I recently read in Power Magazine (powermag.com) that EPRI is launching the Security and Privacy Initiative, a collaborative effort to investigate cyber security standards, business processes, and technologies to protect the electric grid. The year-long initiative, expanding to become a research program in 2012, will also develop technologies, best practices, and controls on data privacy. With the dramatic increase in granularity of data about end user behavior raises new privacy concerns – able to detect by power demand if you are home or away, the work will include the Advanced Security Acceleration Project for the Smart Grid, who are developing security profiles for smart grid applications that will be supported by the U.S. Department of Energy. EPRI also will prepare guidelines to help utilities use the risk approach, security strategy, and cyber security requirements specified by the National Institute of Standards and Technology.
Other activities will include:
• Developing security profiles for legacy systems and designing an AMI intrusion detection system that can be easily scaled up.

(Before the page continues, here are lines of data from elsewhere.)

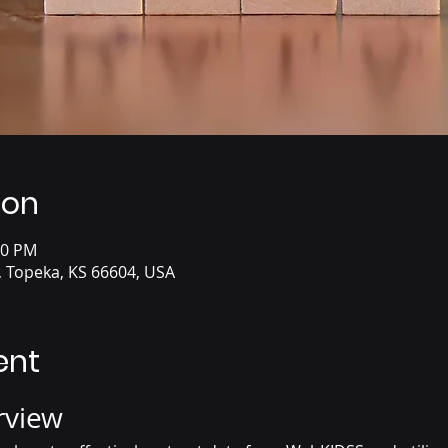
ion
00 PM
, Topeka, KS 66604, USA
ent
rview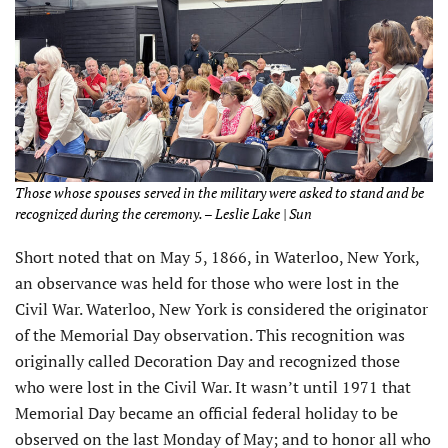
Those whose spouses served in the military were asked to stand and be
recognized during the ceremony. – Leslie Lake | Sun
Short noted that on May 5, 1866, in Waterloo, New York,
an observance was held for those who were lost in the
Civil War. Waterloo, New York is considered the originator
of the Memorial Day observation. This recognition was
originally called Decoration Day and recognized those
who were lost in the Civil War. It wasn’t until 1971 that
Memorial Day became an official federal holiday to be
observed on the last Monday of May; and to honor all who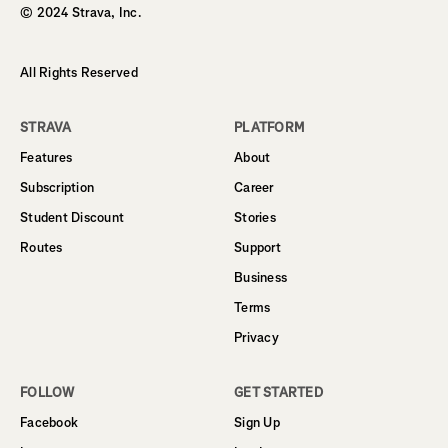
© 2024 Strava, Inc.
All Rights Reserved
STRAVA
PLATFORM
Features
About
Subscription
Career
Student Discount
Stories
Routes
Support
Business
Terms
Privacy
FOLLOW
GET STARTED
Facebook
Sign Up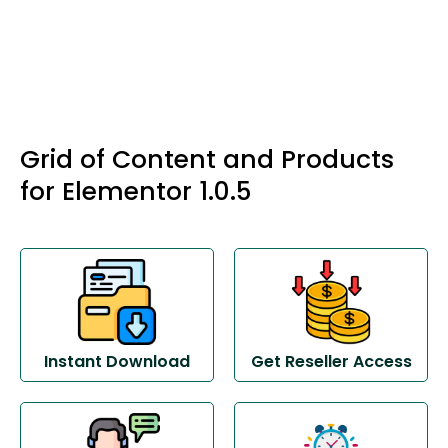
Grid of Content and Products
for Elementor 1.0.5
Instant Download
Get Reseller Access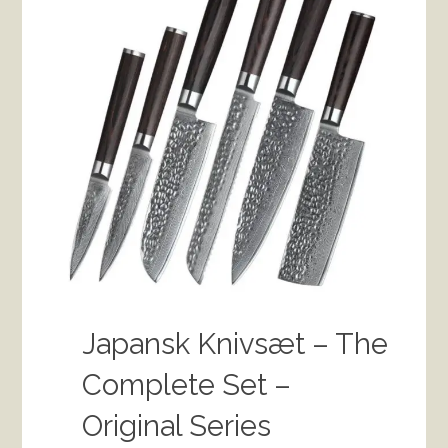
Japansk Knivsæt – The
Complete Set –
Original Series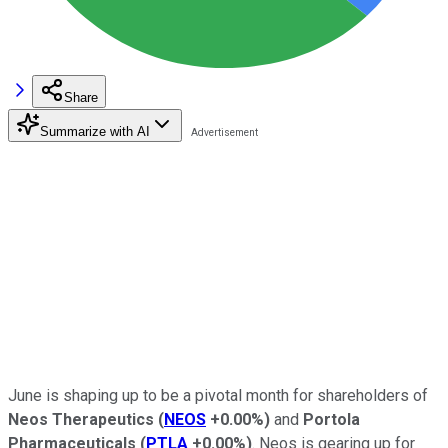
Share
Summarize with AI
June is shaping up to be a pivotal month for shareholders of
Neos Therapeutics
(
NEOS
+0.00%
)
and
Portola
Pharmaceuticals
(
PTLA
+0.00%
)
. Neos is gearing up for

• Developing protective measures, such as key management, high assurance architectures, and security testing tools to validate the level of protection. Hopefully incorporate IEC 62443 (ISA99) standards as part of this effort.

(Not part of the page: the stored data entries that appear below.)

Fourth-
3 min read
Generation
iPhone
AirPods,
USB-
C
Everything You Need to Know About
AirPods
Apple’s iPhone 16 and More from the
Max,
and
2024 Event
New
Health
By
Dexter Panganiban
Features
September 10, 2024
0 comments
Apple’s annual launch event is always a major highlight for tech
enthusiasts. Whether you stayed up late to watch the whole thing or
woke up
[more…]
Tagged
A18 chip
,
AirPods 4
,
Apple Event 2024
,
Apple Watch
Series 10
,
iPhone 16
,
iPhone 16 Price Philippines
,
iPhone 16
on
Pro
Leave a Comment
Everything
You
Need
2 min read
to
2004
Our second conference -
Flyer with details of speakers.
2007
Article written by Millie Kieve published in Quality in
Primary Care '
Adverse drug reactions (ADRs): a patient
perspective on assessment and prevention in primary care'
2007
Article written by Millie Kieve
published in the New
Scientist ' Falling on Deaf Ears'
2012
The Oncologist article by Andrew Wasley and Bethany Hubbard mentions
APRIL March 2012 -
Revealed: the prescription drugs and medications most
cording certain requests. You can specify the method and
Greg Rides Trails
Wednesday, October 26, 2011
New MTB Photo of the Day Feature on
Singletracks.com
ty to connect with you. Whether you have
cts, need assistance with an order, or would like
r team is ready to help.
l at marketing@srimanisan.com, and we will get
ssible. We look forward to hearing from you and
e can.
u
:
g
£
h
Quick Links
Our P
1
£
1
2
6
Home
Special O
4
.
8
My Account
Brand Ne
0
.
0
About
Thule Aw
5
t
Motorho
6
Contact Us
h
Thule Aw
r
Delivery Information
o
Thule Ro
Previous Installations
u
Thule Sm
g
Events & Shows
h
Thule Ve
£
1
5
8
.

• Developing guidelines and best practices for responding to cyber incidents on AMI systems by working with advanced metering infrastructure (AMI) vendors and utilities to identify a set of alerts and alarms that can be standardized to enhance AMI security event monitoring.
As we know in Canada, the country with the greatest use of loyalty cards anywhere in the world, you never get something for nothing and in many cases it is the unintended consequences that are the ones that can be the worst. Fortunately, it looks like this initiative will be taking a close look at the side effects of SmartGrid and how it will affect us in a myriad of different ways.